What you should do → Copy the material below word for word, from its first line through the line containing "51H233L231 55L227 58L215", including both of those lines.

--

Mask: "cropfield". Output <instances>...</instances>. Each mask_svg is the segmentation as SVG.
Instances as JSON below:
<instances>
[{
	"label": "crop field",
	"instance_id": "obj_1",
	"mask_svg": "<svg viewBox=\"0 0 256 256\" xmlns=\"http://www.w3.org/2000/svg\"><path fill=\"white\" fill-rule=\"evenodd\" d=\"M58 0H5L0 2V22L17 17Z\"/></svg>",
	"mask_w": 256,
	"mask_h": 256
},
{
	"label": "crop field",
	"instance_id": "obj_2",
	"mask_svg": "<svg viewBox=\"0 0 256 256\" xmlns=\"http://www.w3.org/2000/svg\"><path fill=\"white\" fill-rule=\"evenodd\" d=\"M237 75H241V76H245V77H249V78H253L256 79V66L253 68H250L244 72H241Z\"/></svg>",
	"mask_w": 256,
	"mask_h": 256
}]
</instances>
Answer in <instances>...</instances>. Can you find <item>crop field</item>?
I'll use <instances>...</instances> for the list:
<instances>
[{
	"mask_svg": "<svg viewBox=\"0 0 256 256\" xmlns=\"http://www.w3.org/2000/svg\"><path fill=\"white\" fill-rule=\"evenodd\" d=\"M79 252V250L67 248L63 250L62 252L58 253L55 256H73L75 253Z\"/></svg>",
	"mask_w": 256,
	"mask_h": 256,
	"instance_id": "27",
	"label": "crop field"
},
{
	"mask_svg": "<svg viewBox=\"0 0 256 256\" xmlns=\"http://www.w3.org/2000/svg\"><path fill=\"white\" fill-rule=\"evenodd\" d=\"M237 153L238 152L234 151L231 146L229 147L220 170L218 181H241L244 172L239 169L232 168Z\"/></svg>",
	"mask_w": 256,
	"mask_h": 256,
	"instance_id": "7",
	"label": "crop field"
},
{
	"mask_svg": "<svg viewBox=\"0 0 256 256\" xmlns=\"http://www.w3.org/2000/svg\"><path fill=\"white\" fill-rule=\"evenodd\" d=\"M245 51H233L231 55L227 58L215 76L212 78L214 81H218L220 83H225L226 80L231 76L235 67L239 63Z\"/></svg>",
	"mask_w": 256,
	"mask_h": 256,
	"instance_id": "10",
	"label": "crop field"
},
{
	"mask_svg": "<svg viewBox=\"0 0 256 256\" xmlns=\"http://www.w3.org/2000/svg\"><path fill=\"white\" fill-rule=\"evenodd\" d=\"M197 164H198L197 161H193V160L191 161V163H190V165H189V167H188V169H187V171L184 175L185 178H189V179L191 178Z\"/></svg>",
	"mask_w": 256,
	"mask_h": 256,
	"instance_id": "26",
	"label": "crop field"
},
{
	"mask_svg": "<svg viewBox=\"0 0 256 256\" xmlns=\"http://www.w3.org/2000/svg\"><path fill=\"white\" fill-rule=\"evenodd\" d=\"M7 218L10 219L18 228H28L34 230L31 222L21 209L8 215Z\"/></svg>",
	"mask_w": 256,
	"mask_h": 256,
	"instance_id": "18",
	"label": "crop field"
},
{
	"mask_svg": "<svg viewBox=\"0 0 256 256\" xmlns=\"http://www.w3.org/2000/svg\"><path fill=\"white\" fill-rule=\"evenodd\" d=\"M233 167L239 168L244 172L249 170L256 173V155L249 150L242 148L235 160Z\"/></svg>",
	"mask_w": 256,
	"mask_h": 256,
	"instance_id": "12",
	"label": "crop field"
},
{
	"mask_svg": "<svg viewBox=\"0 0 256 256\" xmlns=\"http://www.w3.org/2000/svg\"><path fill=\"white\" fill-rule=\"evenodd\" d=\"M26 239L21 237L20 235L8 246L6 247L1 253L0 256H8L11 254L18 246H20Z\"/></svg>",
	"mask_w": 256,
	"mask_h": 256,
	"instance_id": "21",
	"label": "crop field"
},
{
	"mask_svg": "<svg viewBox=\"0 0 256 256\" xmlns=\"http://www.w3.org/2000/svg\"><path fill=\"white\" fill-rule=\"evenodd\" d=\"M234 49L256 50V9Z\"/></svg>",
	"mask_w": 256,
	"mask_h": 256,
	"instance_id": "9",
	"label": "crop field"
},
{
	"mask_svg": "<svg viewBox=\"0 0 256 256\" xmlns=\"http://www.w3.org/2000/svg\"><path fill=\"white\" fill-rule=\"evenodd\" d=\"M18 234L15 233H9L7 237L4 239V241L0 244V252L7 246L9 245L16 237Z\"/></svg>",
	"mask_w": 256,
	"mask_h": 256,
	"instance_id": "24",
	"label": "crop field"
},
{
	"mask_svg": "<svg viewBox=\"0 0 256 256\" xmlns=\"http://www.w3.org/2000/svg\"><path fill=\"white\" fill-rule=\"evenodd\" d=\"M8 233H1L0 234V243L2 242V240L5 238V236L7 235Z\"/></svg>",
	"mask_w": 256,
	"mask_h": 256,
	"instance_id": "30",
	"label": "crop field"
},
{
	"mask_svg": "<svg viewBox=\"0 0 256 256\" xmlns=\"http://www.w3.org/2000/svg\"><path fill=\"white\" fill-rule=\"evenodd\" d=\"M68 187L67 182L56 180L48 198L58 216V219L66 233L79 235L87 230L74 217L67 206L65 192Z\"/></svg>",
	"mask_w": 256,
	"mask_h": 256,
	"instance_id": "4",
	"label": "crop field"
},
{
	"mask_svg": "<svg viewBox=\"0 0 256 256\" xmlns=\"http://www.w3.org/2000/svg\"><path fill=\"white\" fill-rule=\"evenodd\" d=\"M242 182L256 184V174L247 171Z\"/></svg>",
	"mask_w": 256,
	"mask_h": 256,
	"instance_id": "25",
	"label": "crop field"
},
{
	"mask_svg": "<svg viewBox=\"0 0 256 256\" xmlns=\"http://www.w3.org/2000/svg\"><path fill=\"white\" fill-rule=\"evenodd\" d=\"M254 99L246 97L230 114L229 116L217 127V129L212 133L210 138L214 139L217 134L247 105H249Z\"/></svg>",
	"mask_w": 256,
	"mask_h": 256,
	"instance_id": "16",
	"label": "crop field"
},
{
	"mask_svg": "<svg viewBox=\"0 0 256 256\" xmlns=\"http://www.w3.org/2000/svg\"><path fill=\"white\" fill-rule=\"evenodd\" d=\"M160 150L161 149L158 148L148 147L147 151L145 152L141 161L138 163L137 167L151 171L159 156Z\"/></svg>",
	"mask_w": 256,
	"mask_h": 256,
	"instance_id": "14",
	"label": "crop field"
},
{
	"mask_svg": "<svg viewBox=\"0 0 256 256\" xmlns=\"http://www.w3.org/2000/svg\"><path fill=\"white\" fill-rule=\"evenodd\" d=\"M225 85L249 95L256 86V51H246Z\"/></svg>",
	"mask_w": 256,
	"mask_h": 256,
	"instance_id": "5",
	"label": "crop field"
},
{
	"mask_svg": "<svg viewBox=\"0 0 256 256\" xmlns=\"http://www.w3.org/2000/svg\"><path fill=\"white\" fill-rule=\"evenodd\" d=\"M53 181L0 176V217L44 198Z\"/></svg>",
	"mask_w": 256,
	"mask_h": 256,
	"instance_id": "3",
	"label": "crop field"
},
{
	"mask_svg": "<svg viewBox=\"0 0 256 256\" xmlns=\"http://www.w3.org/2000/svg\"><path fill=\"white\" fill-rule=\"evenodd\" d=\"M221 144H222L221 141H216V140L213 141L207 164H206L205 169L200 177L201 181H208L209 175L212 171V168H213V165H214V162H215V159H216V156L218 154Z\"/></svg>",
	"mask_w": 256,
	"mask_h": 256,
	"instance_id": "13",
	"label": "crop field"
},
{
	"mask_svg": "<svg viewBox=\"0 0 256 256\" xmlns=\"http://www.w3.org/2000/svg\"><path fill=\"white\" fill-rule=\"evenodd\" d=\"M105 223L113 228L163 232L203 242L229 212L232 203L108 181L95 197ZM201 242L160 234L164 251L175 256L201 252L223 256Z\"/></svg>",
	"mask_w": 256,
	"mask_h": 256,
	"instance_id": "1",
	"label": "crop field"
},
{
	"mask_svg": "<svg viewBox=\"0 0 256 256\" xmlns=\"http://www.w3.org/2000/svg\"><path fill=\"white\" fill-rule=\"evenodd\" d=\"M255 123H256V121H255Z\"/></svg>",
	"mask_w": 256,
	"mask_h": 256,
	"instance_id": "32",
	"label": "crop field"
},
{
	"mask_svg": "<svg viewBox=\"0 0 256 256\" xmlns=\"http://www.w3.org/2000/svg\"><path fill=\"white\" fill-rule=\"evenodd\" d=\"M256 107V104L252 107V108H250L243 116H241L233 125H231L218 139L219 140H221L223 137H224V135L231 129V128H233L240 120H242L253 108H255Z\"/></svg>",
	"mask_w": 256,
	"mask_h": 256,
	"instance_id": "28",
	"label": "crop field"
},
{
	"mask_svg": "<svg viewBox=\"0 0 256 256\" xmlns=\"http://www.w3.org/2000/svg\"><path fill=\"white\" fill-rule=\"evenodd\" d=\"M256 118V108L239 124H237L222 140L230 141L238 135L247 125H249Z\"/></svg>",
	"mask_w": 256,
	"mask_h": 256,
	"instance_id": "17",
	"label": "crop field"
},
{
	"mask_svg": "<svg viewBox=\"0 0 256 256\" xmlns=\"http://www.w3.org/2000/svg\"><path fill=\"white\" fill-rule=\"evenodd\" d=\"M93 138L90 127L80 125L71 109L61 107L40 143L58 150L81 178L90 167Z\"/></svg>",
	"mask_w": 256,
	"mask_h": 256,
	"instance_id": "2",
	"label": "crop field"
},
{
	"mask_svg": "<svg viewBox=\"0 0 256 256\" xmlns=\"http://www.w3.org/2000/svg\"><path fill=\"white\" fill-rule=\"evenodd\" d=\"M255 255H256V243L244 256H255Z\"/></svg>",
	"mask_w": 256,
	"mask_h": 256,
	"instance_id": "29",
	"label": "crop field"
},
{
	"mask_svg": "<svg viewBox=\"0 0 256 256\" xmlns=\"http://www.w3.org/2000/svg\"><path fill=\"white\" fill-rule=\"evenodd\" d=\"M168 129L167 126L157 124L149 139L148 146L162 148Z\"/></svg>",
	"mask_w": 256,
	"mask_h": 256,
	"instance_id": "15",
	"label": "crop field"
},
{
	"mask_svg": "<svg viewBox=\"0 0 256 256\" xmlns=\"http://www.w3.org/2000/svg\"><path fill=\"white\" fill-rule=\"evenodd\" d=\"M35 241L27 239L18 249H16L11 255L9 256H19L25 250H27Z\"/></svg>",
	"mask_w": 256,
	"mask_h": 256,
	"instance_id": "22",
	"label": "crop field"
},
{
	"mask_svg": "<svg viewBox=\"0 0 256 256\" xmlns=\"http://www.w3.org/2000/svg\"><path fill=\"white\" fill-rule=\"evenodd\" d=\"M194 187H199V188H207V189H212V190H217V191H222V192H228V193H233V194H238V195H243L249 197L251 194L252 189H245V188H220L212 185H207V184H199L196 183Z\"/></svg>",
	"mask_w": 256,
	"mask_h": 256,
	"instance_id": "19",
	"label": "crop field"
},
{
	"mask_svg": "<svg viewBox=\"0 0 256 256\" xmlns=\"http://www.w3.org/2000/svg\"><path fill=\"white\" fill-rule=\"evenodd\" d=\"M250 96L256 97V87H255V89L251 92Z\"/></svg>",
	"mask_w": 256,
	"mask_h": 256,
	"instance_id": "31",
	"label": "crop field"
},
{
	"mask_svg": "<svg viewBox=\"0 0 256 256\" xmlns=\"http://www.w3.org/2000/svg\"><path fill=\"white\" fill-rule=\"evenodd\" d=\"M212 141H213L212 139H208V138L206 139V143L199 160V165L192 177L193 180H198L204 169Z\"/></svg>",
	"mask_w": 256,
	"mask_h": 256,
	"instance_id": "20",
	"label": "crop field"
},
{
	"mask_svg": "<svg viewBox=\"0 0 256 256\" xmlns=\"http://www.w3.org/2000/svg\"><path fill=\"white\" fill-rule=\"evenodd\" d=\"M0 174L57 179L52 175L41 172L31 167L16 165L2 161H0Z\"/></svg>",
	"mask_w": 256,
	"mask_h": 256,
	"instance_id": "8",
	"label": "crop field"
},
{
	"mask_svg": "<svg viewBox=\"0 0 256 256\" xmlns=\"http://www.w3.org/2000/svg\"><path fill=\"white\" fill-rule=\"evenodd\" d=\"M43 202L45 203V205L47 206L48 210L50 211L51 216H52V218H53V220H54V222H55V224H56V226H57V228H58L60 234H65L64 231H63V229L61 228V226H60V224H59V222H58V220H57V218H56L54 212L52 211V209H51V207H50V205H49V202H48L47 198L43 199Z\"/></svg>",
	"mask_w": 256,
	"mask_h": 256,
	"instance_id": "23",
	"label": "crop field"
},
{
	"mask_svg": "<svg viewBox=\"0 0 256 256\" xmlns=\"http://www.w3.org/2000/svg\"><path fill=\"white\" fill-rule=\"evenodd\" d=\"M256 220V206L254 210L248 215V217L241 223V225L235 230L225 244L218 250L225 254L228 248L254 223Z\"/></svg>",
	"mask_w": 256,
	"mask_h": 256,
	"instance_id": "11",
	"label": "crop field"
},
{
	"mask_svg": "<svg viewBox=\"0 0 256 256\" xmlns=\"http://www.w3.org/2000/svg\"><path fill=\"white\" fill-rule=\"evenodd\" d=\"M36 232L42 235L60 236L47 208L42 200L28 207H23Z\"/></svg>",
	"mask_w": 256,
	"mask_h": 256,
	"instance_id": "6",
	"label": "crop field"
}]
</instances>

--

Finished task →
Mask: "cropfield". Output <instances>...</instances>. Each mask_svg is the segmentation as SVG.
Instances as JSON below:
<instances>
[{
	"label": "crop field",
	"instance_id": "obj_1",
	"mask_svg": "<svg viewBox=\"0 0 256 256\" xmlns=\"http://www.w3.org/2000/svg\"><path fill=\"white\" fill-rule=\"evenodd\" d=\"M58 0H5L0 2V22L17 17Z\"/></svg>",
	"mask_w": 256,
	"mask_h": 256
},
{
	"label": "crop field",
	"instance_id": "obj_2",
	"mask_svg": "<svg viewBox=\"0 0 256 256\" xmlns=\"http://www.w3.org/2000/svg\"><path fill=\"white\" fill-rule=\"evenodd\" d=\"M237 75H241V76H245V77H249V78H253L256 79V66L253 68H250L244 72H241Z\"/></svg>",
	"mask_w": 256,
	"mask_h": 256
}]
</instances>
Answer in <instances>...</instances>. Can you find <item>crop field</item>?
I'll use <instances>...</instances> for the list:
<instances>
[{
	"mask_svg": "<svg viewBox=\"0 0 256 256\" xmlns=\"http://www.w3.org/2000/svg\"><path fill=\"white\" fill-rule=\"evenodd\" d=\"M79 252V250L67 248L63 250L62 252L58 253L55 256H73L75 253Z\"/></svg>",
	"mask_w": 256,
	"mask_h": 256,
	"instance_id": "27",
	"label": "crop field"
},
{
	"mask_svg": "<svg viewBox=\"0 0 256 256\" xmlns=\"http://www.w3.org/2000/svg\"><path fill=\"white\" fill-rule=\"evenodd\" d=\"M237 153L238 152L234 151L231 146L229 147L220 170L218 181H241L244 172L239 169L232 168Z\"/></svg>",
	"mask_w": 256,
	"mask_h": 256,
	"instance_id": "7",
	"label": "crop field"
},
{
	"mask_svg": "<svg viewBox=\"0 0 256 256\" xmlns=\"http://www.w3.org/2000/svg\"><path fill=\"white\" fill-rule=\"evenodd\" d=\"M245 51H233L231 55L227 58L215 76L212 78L214 81H218L220 83H225L226 80L231 76L235 67L239 63Z\"/></svg>",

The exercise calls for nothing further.